Talk about someone who brings heaven to earth! Stuart Blackwell, groundskeeper at the Virginia state Capitol and Richmond’s First Baptist Church does it almost every day. In fact, it’s one of the things our neighbors appreciate most about our church—the beautiful grounds and landscaping. Stuart was recognized as one of Virginia Commonwealth University’s “Unsung Heroes” on Friday of last week. Here’s the story that appeared in the Richmond Times-Dispatch on Saturday morning:
Stuart Blackwell was 20 years old when a Richmond employment office steered him to the state Capitol to find work.
He was hired that day in 1963 and never left.
Now 69, Blackwell has spent nearly five decades caring for the manicured Capitol grounds. He’s an unseen hand pruning, weeding, planting, shoveling and sprucing up the picturesque spot for its visitors.

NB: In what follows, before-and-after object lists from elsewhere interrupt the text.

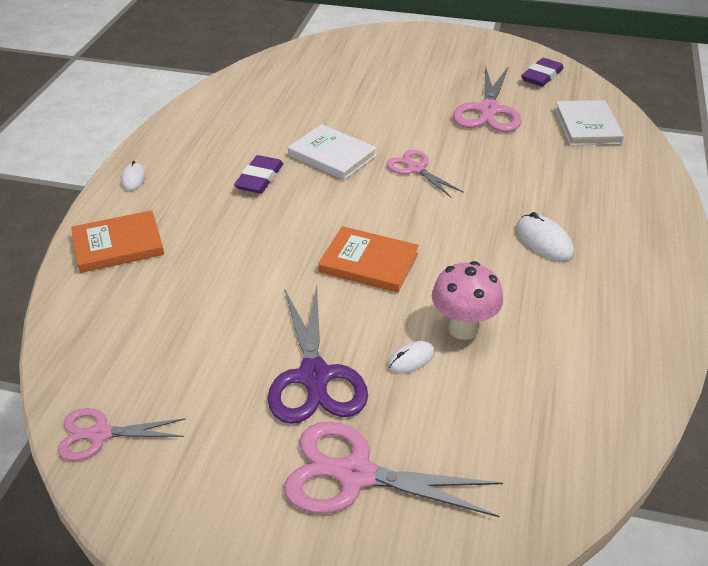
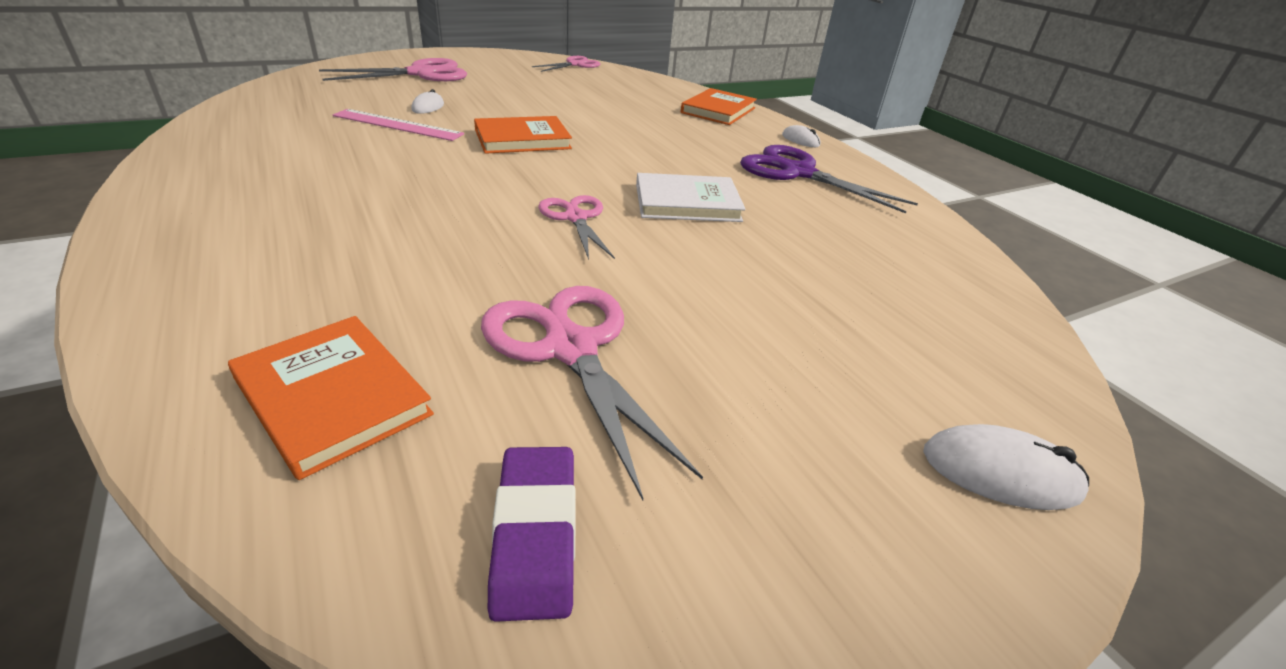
camera: 135 degrees right, 5 degrees down
purple eraser [234,155,283,194] -> none
purple scissors [268,285,368,424] -> purple scissors moved to [740,145,918,213]
pink scissors [386,150,464,198] -> pink scissors turned 120 degrees counterclockwise [538,195,615,260]
pink mushroom [432,261,503,340] -> pink ruler [333,109,464,141]
white mouse [516,212,574,261] -> white mouse moved to [923,424,1089,510]
white book [555,100,624,146] -> orange book [228,316,434,480]

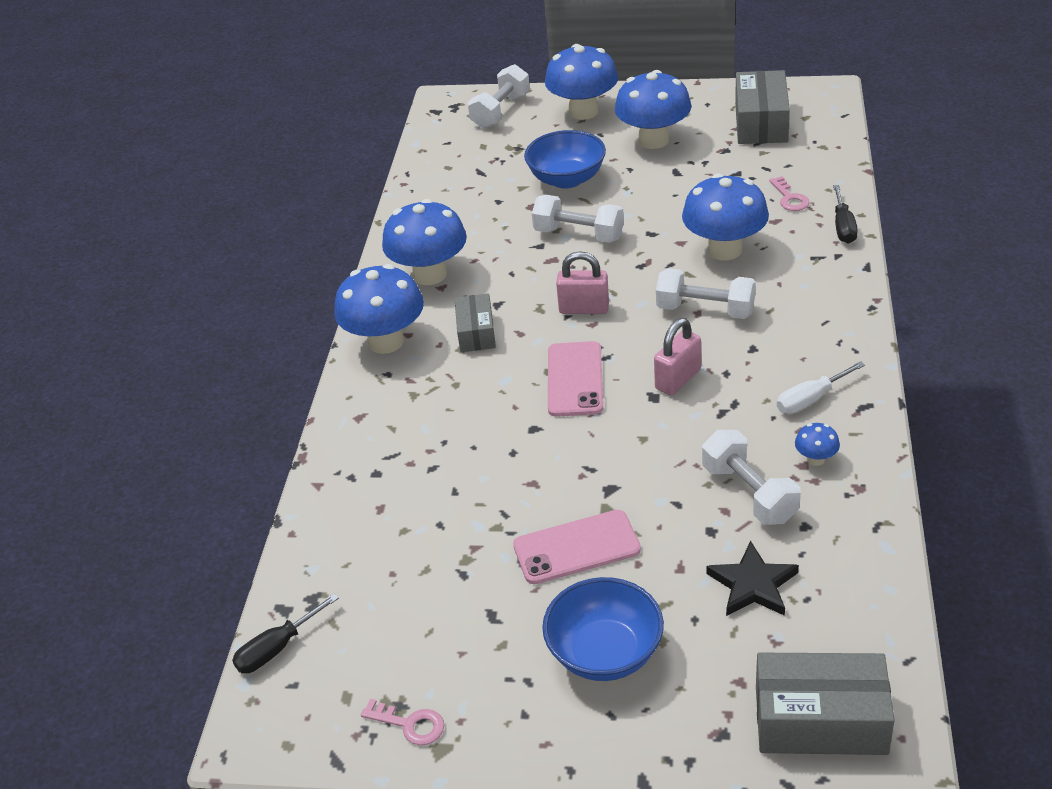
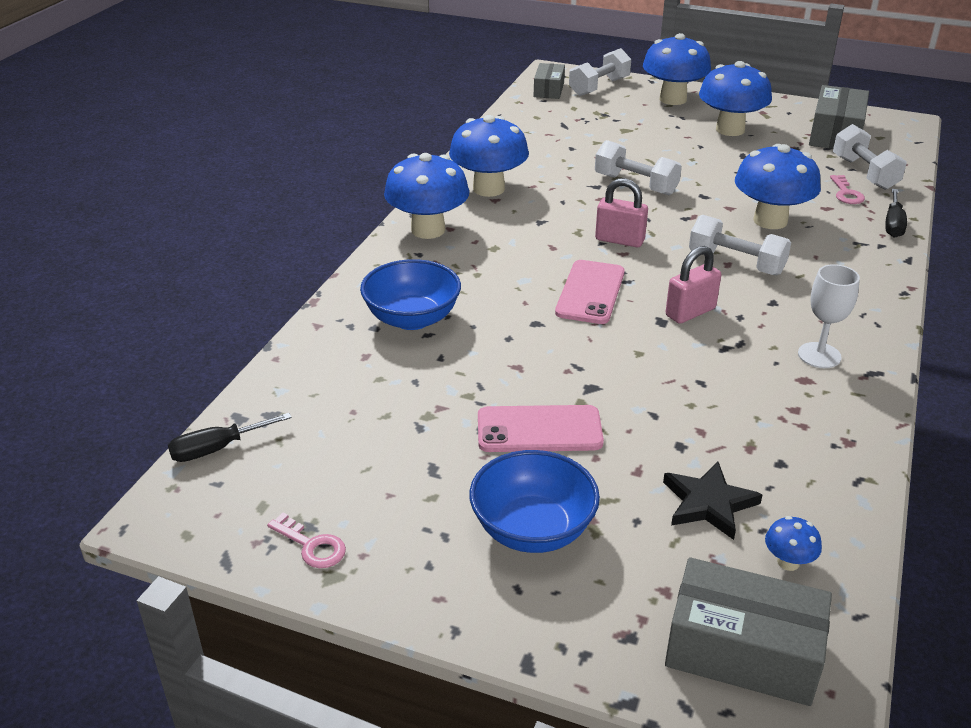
camera: 10 degrees right, 5 degrees down
grey box [455,293,496,352] -> grey box moved to [534,63,565,99]
blue bowl [524,130,606,189] -> blue bowl moved to [360,259,461,330]
white dumbbell [702,430,801,525] -> white dumbbell moved to [833,124,907,190]
white screwdriver [777,361,865,414] -> white goblet [798,264,860,368]
blue mushroom [795,423,840,466] -> blue mushroom moved to [765,516,822,571]

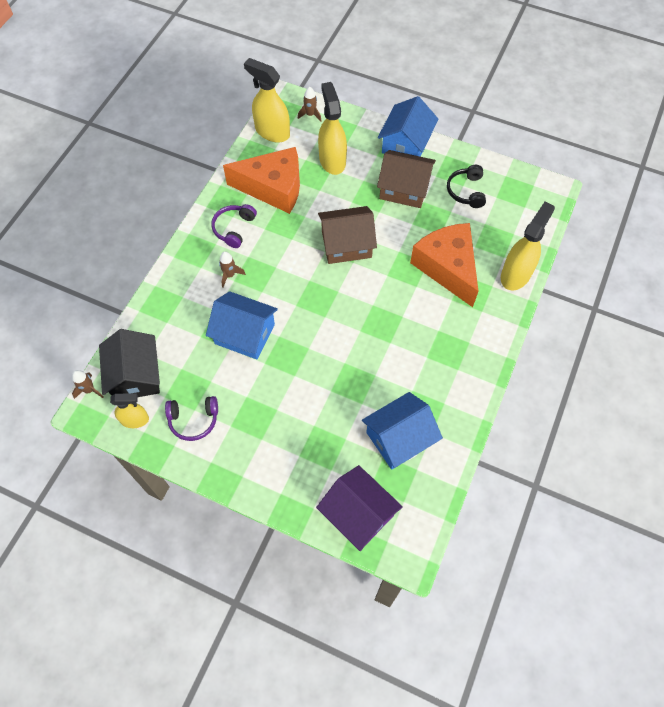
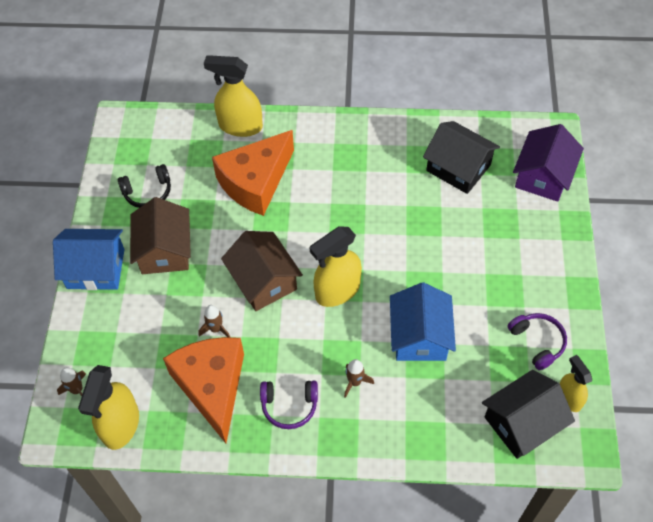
camera: 110 degrees left, 5 degrees down
brown rocket [72,370,103,399] -> brown rocket moved to [199,305,230,337]
yellow spray bottle [318,82,347,175] -> yellow spray bottle moved to [310,226,362,307]
blue house [362,392,443,470] -> black house [423,121,500,194]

On Friday, it was Blackwell’s turn to be admired. He received the Unsung Heroes Award from the L. Douglas Wilder School of Government and Public Affairs at Virginia Commonwealth University.
“When I first started working for the state back in 1963 I had no idea that after almost 50 years I would still be here,” Blackwell said in accepting the award. “What started as a wage position, it turned into my life career.”
Blackwell started at $1.25 an hour when Gov. Albertis Sydney Harrison Jr. was the state’s chief executive, a time when grass sprouts between the bricks were removed by hand and tool.
“I used to edge all this grass with hand clippers, little small hand clippers,” he said in an interview this week as he looked over the sweeping lawn on Capitol Square.
The number of buildings and acres of land to maintain have thinned, as has the size of the crew doing the work. But Blackwell’s stature on the job has grown and he’s now grounds supervisor for the Capitol, tending also to the Executive Mansion grounds.
The Lawrenceville native, who now lives in Richmond with his wife, Isabelle, can say which flowers are in the beds and which bulbs are under those.
“I’m not certain how many leaves I have raked, how many snows I have shoveled, how many blades of grass I have cut, but I have enjoyed every one of them,” he said Friday.
He arrives to work at 7 a.m. though his shift doesn’t start for 45 minutes and he has been known to finish landscaping on his own time.
And on top of it all, he’s described as a heck of a nice guy.
“When it snows and nobody in Richmond can get anywhere, he gets here and helps get the snow moved. He could be counted on any time of the day or night,” said Tony Griffin, deputy chief of maintenance and operations for the Department of General Services.
“He is dependable as the sun coming up every morning.”